→ **Page**
┌──

We have a dedicated team focused on that, that we didn't have in prior years. And we have, as Raj said, been increasing our sales and marketing investment, and we do have focus in those teams on new customer acquisition. So last year was a good year, for certain. We began focusing on it again last year.

And I would expect that that focus continues into 2020 and does accelerate.

Gregg Moskowitz -- Mizuho Securities -- Analyst

Very helpful. Thank you.

Operator

Your next question comes from Shaul Eyal of Oppenheimer. Please go ahead. Your line is open.

Shaul Eyal -- Oppenheimer and Company -- Analyst

Thank you. Good afternoon, guys. Thank you for squeezing me in. Congrats on the ongoing performance and outlook.

Andre, can you talk to us about the length of the typical sales cycle as it relates to PingIntelligence? And also just a word about international versus domestic business during the quarter and as it relates to the fiscal '20 outlook. Thank you.

Andre Durand -- Chief Executive Officer

OK. I'm going to have Raj answer that second point. But with respect to sales cycles of API intelligence, we are, as we said, in early innings of that one. I guess we can start to model what that looks like right now.

But frankly, we've been so focused on making sure customers understand the product, that they have successful PoCs. And now the customers that are in production, we're looking to see that they're successful in what they have purchased from us, in detecting and blocking anomalies in their system and building visibility for API traffic. My sense, if I were going to project on this product into the future, this product is a little bit different than other products that we offer in identity management where integration is a prerequisite and a pretty significant prerequisite before customers see the value of the implementation. This is a product that goes in with a much lighter footprint, if you will.

└──

→ **Records**
┌──

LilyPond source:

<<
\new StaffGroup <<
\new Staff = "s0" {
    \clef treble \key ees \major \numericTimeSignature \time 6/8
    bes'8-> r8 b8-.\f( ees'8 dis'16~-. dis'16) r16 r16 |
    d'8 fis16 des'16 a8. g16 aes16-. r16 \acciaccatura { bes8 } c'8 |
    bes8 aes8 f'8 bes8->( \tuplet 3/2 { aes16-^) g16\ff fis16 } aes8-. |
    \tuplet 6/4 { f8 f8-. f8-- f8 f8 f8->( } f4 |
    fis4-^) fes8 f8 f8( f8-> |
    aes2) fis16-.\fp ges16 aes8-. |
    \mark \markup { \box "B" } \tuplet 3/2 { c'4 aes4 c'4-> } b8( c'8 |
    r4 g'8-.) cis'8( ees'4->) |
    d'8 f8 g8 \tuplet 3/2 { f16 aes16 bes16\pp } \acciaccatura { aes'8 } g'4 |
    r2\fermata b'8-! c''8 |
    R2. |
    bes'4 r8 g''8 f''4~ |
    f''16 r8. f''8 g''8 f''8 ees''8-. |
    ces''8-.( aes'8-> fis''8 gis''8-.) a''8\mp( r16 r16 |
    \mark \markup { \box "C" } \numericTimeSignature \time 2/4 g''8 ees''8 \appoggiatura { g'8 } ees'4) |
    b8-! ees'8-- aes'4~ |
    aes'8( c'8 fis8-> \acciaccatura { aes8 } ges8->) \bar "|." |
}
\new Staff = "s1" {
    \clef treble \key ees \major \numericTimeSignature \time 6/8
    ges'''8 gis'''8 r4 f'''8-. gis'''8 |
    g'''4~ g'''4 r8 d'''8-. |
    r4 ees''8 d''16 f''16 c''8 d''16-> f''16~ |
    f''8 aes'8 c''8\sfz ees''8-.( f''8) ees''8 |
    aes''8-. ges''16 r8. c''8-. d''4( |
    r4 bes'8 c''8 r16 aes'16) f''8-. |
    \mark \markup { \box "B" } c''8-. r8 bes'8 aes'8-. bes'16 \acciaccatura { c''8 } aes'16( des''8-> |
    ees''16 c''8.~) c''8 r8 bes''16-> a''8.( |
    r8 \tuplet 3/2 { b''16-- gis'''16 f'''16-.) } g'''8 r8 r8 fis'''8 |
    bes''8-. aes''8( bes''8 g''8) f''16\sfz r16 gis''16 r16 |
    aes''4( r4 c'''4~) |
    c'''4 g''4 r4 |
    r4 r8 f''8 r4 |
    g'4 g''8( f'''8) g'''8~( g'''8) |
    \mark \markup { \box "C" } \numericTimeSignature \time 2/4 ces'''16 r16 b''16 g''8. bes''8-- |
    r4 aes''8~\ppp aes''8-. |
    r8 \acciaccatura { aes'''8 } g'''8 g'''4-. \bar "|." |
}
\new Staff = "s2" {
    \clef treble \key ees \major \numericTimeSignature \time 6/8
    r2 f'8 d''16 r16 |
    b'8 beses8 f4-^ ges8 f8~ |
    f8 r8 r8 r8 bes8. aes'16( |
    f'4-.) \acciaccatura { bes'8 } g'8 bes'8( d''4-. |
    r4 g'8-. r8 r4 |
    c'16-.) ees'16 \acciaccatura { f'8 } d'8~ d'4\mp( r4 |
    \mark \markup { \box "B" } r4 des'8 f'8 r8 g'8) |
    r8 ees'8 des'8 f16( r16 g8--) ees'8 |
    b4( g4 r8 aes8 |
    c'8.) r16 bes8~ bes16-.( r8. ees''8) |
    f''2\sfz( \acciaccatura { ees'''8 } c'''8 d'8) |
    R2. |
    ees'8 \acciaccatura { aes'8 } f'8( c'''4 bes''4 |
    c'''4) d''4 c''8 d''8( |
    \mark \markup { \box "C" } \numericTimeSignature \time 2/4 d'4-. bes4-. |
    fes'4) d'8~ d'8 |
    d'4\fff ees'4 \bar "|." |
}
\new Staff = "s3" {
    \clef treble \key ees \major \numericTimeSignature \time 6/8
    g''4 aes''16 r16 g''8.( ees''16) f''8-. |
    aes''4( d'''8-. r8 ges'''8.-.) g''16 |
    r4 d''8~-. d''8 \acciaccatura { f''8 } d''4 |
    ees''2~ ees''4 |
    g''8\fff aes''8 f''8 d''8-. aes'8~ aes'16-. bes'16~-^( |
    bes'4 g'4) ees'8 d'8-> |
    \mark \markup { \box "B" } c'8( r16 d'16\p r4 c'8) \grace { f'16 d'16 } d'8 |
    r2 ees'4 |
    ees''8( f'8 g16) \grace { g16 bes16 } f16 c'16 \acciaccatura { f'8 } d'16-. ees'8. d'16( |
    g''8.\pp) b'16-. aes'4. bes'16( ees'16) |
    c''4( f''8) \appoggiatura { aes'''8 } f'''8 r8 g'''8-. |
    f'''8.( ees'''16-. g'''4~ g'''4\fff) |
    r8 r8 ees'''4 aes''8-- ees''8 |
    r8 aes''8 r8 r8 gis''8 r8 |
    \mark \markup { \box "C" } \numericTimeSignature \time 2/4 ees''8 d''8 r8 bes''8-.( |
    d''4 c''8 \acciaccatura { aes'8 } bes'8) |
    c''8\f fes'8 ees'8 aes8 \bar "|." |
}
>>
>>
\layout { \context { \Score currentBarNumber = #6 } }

└──

→ **Task list**
(1) Write out the part of the earnings call transcript starting at "OK. I'm going" and ending at "like right now.".
(2) In the earnings call transcript, who does Andre Durand have answer the point about international versus domestic business?
(3) Carry on the earnings call transcript from the point where it stops.
The entries were taken from a separate source.

→ **Results of the exercise**
(1)
OK. I'm going to have Raj answer that second point. But with respect to sales cycles of API intelligence, we are, as we said, in early innings of that one. I guess we can start to model what that looks like right now.

(2) Raj

(3)
We run agents to the side of the existing API gateways that companies are already running to manage their APIs. And as a result of that and as a result, I think of the fact that this is all about protecting APIs that we know are being attacked today, I suspect we are going to see a shorter sales cycle from kind of PoC and trial to ultimately purchase. As a result, as I said, of the attacks are coming, they're already on the APIs, number one. And number two, the integration model itself is enhanced by the fact that we've done all of this pre-integration work with all of the API management gateways out there.

Shaul Eyal -- Oppenheimer and Company -- Analyst

Got it. And then what about international versus domestic?

Raj Dani -- Chief Financial Officer

Yes. I'll take that second question, Shaul. Basically, when we look at our investments over the last couple of years, we have expanded quite significantly in EMEA and ANZ in particular. We don't have direct exposure to Asia.

And I will say that our international ARR in those regions in EMEA and ANZ, where we focus, is growing faster than the overall rate of the business in North America. So it continues to be strong. From a GAAP revenue standpoint, we do disclose that. As you'll see in the 10-K, it's still just shy of about a quarter of our revenue.

And we continue to see strong demand, strong demand in EMEA and all our international regions where we operate.

Operator

Your last question comes from Gray Powell of BTIG. Please go ahead. Your line is open.

Gray Powell -- BTIG -- Analyst

Hi. Great. Thanks for coming in. I'll be quick.

Where do you think most enterprises are on the adoption curve with MFA? And then how should we think about the growth profile of that product category over the next 12 to 18 months relative to the rest of the identity stack?

Andre Durand -- Chief Executive Officer

I think we still have a long ways to go on MFA. We have had for some time an MFA everywhere campaign. It is a fact that passwords are the weak link in the security models of all of these enterprises. Putting MFA on everything is critical.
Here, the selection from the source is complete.